§ WHAT IS EXPECTED: Among the entries below, extract exactly the lines that run from the one with "X2759Y1270D02*" through the one with "X1394Y362D01*", both ends included.

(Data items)
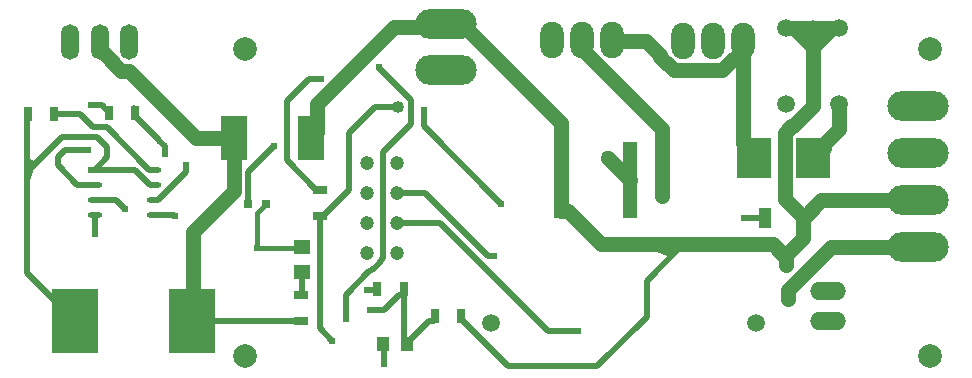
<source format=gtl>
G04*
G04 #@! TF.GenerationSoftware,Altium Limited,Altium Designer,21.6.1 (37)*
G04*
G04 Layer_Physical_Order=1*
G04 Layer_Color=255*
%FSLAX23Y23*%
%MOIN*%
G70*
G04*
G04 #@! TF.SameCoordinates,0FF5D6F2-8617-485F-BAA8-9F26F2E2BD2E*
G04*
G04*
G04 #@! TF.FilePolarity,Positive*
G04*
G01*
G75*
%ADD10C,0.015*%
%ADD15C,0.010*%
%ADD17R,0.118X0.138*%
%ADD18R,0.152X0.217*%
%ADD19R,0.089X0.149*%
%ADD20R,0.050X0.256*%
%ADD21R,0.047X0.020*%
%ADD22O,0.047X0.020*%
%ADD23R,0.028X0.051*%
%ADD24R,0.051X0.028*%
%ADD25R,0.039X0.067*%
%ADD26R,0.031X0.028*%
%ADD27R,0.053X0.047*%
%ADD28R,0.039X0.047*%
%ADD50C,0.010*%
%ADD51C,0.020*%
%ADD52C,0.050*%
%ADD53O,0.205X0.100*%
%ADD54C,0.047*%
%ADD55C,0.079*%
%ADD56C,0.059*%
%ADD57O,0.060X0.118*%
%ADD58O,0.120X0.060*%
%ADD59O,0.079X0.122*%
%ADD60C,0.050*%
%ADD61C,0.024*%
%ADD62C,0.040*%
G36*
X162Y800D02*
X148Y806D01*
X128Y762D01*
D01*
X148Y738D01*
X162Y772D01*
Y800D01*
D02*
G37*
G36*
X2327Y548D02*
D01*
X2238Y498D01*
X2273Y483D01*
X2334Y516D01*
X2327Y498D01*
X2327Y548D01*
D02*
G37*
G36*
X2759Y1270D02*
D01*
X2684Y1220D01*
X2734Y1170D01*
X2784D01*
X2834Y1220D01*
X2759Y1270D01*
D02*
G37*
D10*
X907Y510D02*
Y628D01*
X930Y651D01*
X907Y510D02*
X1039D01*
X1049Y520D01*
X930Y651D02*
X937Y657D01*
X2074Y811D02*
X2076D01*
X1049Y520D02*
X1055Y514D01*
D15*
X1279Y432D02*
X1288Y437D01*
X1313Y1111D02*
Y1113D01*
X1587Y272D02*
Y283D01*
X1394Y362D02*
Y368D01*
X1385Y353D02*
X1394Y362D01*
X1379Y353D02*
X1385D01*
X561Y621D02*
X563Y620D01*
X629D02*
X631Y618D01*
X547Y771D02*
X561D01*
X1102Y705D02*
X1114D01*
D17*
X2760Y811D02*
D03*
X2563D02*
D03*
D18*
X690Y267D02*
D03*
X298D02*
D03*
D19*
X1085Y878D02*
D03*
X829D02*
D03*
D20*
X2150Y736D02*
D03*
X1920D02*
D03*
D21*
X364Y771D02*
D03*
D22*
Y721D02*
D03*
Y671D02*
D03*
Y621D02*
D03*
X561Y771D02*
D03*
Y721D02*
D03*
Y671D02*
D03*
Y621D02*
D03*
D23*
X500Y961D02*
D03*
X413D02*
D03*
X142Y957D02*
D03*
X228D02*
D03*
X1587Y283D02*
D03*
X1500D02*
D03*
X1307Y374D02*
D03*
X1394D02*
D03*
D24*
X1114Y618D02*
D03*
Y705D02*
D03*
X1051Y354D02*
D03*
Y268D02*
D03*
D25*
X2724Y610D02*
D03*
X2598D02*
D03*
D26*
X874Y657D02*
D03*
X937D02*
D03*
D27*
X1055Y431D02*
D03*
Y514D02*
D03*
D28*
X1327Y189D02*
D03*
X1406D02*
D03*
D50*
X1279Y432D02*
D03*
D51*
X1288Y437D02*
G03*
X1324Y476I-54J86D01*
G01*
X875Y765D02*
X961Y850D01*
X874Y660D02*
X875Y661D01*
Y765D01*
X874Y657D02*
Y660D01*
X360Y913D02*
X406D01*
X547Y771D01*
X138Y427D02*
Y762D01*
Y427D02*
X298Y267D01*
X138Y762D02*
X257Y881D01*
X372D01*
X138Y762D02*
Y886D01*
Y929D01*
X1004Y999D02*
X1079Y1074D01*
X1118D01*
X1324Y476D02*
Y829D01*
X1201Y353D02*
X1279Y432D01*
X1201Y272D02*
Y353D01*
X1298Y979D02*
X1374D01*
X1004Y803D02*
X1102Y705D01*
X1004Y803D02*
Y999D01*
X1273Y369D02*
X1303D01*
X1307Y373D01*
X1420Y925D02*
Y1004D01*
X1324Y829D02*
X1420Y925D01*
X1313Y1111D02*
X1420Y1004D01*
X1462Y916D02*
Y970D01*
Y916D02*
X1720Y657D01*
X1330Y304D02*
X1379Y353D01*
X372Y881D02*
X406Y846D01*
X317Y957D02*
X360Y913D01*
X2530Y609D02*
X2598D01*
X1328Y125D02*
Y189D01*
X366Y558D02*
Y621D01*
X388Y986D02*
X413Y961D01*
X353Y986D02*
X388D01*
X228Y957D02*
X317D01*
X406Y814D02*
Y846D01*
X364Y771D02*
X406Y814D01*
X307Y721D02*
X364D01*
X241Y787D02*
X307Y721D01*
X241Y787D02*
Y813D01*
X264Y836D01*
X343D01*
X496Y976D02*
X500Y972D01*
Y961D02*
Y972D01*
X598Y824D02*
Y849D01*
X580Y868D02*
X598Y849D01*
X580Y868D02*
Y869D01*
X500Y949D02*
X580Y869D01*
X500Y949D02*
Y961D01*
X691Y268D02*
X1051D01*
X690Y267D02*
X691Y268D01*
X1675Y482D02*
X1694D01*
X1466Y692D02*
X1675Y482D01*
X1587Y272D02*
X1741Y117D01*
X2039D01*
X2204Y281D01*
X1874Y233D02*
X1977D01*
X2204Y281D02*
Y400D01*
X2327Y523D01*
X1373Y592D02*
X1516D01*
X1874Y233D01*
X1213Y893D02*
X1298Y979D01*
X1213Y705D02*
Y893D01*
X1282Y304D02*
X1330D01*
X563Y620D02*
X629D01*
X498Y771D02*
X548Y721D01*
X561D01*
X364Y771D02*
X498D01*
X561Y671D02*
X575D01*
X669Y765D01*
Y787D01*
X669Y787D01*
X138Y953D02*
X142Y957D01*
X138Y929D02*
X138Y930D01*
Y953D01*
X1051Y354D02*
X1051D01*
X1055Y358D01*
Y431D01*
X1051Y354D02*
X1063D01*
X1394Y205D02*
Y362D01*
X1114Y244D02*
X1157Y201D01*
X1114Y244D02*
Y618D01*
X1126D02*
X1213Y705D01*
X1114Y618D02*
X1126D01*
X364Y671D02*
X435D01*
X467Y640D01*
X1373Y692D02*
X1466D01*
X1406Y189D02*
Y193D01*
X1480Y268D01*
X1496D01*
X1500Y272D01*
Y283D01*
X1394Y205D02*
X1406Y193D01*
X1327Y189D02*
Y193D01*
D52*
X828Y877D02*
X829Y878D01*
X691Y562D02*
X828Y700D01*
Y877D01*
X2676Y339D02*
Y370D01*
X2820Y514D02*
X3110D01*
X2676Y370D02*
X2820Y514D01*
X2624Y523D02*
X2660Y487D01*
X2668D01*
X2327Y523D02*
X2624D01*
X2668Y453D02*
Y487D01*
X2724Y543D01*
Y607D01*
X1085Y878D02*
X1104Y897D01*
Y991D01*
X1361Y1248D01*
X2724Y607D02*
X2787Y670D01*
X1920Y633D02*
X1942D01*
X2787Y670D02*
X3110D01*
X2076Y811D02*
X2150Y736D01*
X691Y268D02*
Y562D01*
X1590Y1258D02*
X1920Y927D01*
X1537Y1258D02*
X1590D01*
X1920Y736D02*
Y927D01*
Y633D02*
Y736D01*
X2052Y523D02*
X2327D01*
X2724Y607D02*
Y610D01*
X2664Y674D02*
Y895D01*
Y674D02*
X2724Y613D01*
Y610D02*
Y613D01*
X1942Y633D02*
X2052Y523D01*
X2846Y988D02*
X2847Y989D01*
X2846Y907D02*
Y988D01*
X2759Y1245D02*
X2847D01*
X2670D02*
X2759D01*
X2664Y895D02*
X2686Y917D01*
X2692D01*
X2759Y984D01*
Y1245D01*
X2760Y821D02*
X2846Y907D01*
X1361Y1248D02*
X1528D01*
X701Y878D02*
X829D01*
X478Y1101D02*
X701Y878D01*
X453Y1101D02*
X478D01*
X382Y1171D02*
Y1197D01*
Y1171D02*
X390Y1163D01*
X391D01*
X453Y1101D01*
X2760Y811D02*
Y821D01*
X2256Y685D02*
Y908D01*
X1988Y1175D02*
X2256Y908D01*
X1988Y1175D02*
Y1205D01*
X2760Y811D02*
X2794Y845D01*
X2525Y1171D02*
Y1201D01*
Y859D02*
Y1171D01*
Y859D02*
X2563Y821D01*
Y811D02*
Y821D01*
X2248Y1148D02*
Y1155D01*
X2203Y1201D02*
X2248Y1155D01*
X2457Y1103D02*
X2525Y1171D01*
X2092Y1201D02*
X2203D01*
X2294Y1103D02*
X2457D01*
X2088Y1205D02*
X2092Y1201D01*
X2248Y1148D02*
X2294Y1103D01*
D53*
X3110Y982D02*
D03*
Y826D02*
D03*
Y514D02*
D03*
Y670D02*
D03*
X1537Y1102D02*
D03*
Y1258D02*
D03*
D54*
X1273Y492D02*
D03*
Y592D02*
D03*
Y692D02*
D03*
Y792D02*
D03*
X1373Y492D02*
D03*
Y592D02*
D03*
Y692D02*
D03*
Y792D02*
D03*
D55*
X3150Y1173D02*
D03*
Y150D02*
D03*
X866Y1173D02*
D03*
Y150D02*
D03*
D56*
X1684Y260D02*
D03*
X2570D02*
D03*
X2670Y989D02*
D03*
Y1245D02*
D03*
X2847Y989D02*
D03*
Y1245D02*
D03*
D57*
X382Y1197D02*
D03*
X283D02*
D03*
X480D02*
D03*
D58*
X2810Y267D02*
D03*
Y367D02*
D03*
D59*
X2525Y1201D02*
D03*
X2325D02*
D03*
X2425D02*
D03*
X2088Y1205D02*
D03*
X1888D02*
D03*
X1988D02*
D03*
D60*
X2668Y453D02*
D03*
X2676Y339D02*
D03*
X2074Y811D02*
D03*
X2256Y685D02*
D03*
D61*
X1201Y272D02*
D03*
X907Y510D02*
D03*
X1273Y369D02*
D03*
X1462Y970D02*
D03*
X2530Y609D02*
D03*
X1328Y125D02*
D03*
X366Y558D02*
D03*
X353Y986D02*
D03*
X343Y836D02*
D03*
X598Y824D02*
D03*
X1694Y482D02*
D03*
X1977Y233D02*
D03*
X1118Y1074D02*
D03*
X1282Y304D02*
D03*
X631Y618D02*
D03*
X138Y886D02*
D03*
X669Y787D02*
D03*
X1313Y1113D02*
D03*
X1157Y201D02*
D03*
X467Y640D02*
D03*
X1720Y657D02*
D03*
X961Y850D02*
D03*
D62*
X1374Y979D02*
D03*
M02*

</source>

§ RESULT OF THE TASK:
X2759Y1270D02*
D01*
X2684Y1220D01*
X2734Y1170D01*
X2784D01*
X2834Y1220D01*
X2759Y1270D01*
D02*
G37*
D10*
X907Y510D02*
Y628D01*
X930Y651D01*
X907Y510D02*
X1039D01*
X1049Y520D01*
X930Y651D02*
X937Y657D01*
X2074Y811D02*
X2076D01*
X1049Y520D02*
X1055Y514D01*
D15*
X1279Y432D02*
X1288Y437D01*
X1313Y1111D02*
Y1113D01*
X1587Y272D02*
Y283D01*
X1394Y362D02*
Y368D01*
X1385Y353D02*
X1394Y362D01*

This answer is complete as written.